● **YOUR OBJECTIVE**: All entries below are to be returned exactly, with pictures left out.

[Image change detection data]
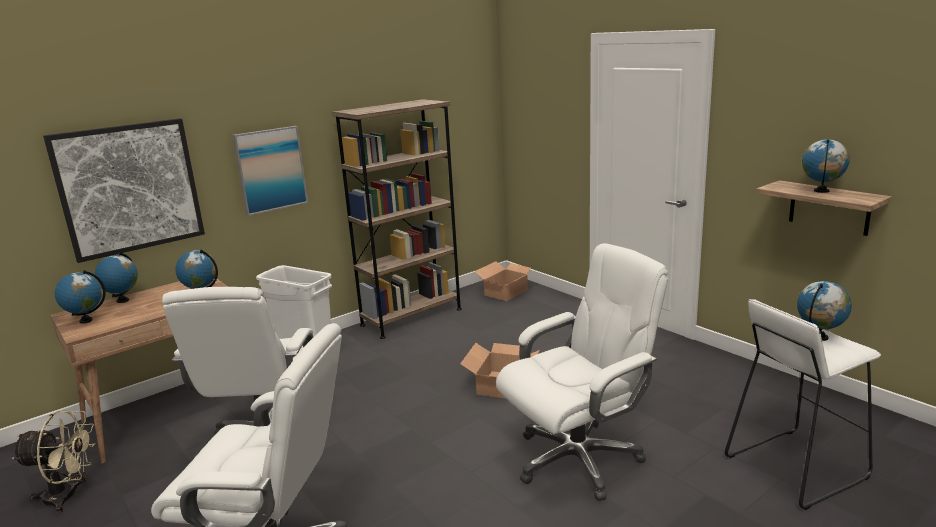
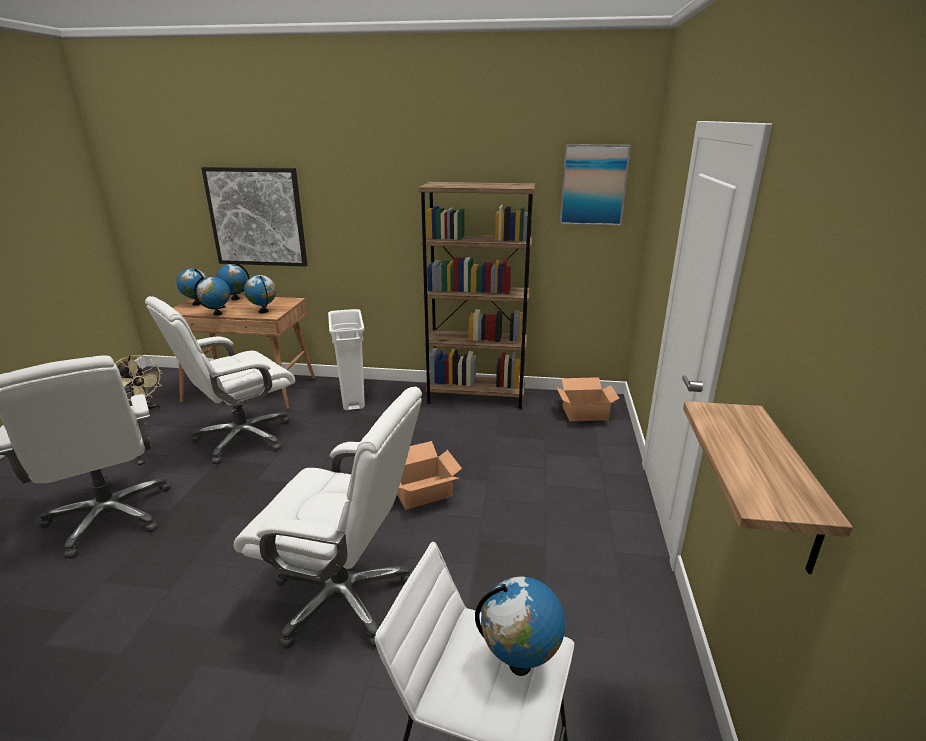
camera: 45 degrees right, 5 degrees up
picture [233,126,308,216] -> picture moved to [560,144,631,226]
globe [802,139,850,193] -> globe moved to [194,277,230,316]

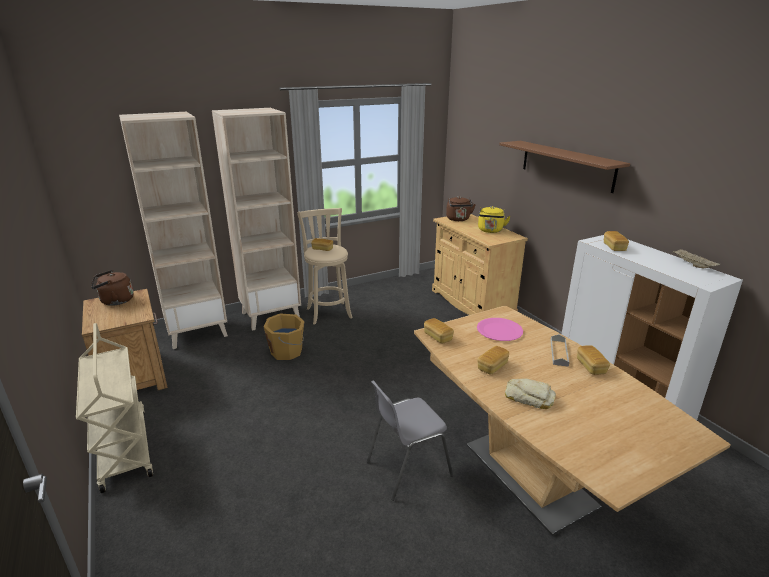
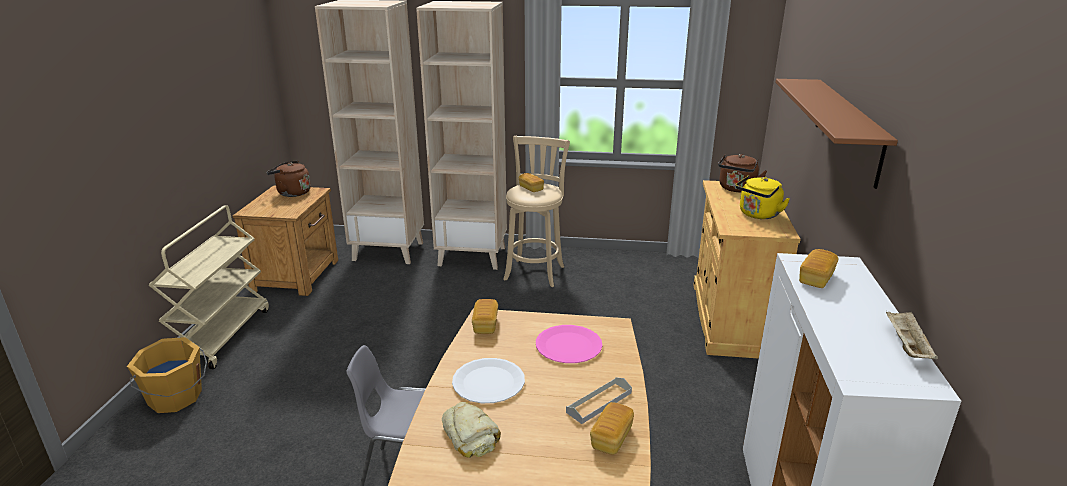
camera: 35 degrees right, 0 degrees up
orange bucket [263,313,305,360] -> orange bucket moved to [127,337,207,413]
bread [477,346,509,374] -> white plate [452,358,525,403]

● **TASK SOLUTION**:
camera: 45 degrees right, 5 degrees up
picture [233,126,308,216] -> picture moved to [560,144,631,226]
globe [802,139,850,193] -> globe moved to [194,277,230,316]

camera: 35 degrees right, 0 degrees up
orange bucket [263,313,305,360] -> orange bucket moved to [127,337,207,413]
bread [477,346,509,374] -> white plate [452,358,525,403]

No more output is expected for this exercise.